Records for this task —
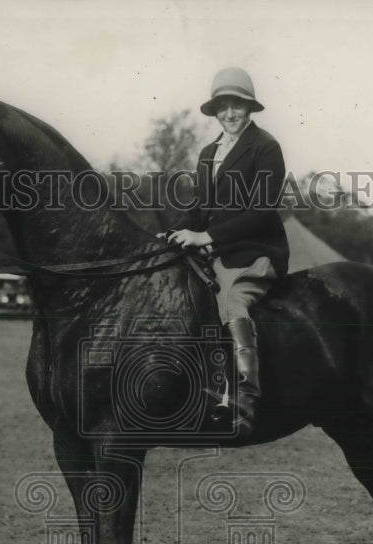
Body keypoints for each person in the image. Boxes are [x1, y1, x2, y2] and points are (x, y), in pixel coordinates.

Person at [161, 66, 289, 438]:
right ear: (215, 110)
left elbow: (262, 211)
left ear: (250, 108)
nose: (230, 114)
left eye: (238, 106)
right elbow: (199, 208)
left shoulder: (266, 147)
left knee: (232, 301)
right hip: (215, 252)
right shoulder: (208, 152)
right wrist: (174, 233)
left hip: (255, 252)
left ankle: (245, 399)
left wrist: (207, 237)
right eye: (223, 107)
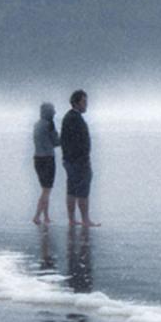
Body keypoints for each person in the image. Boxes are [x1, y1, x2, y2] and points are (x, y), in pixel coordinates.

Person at [60, 90, 100, 228]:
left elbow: (64, 141)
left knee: (71, 190)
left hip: (70, 160)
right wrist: (82, 158)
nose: (86, 104)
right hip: (78, 161)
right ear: (76, 103)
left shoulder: (68, 117)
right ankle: (85, 220)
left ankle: (72, 219)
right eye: (84, 102)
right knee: (82, 191)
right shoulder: (75, 119)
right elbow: (76, 142)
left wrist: (67, 158)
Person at [33, 103, 60, 225]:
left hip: (37, 158)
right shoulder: (49, 124)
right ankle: (37, 216)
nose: (54, 113)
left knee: (45, 189)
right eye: (53, 110)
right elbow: (56, 142)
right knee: (46, 190)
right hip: (48, 158)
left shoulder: (37, 124)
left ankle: (46, 216)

Task details — What do the entries above read from the line containing "right elbow: (199, 208)" through the line containing "left wrist: (67, 158)"? Output those lines exactly, both ends included, with the pictures left out.

Answer to the problem —
right elbow: (199, 208)
left shoulder: (266, 147)
left knee: (232, 301)
right hip: (215, 252)
right shoulder: (208, 152)
right wrist: (174, 233)
left hip: (255, 252)
left ankle: (245, 399)
left wrist: (207, 237)
right eye: (223, 107)
Body keypoints for each person in the image. Boxes are [x1, y1, x2, y2] and points are (x, y), in pixel coordinates.

Person at [60, 90, 100, 228]:
left elbow: (64, 141)
left knee: (71, 190)
left hip: (70, 160)
right wrist: (82, 158)
nose: (86, 104)
right hip: (78, 161)
right ear: (76, 103)
left shoulder: (68, 117)
right ankle: (85, 220)
left ankle: (72, 219)
right eye: (84, 102)
right knee: (82, 191)
right shoulder: (75, 119)
right elbow: (76, 142)
left wrist: (67, 158)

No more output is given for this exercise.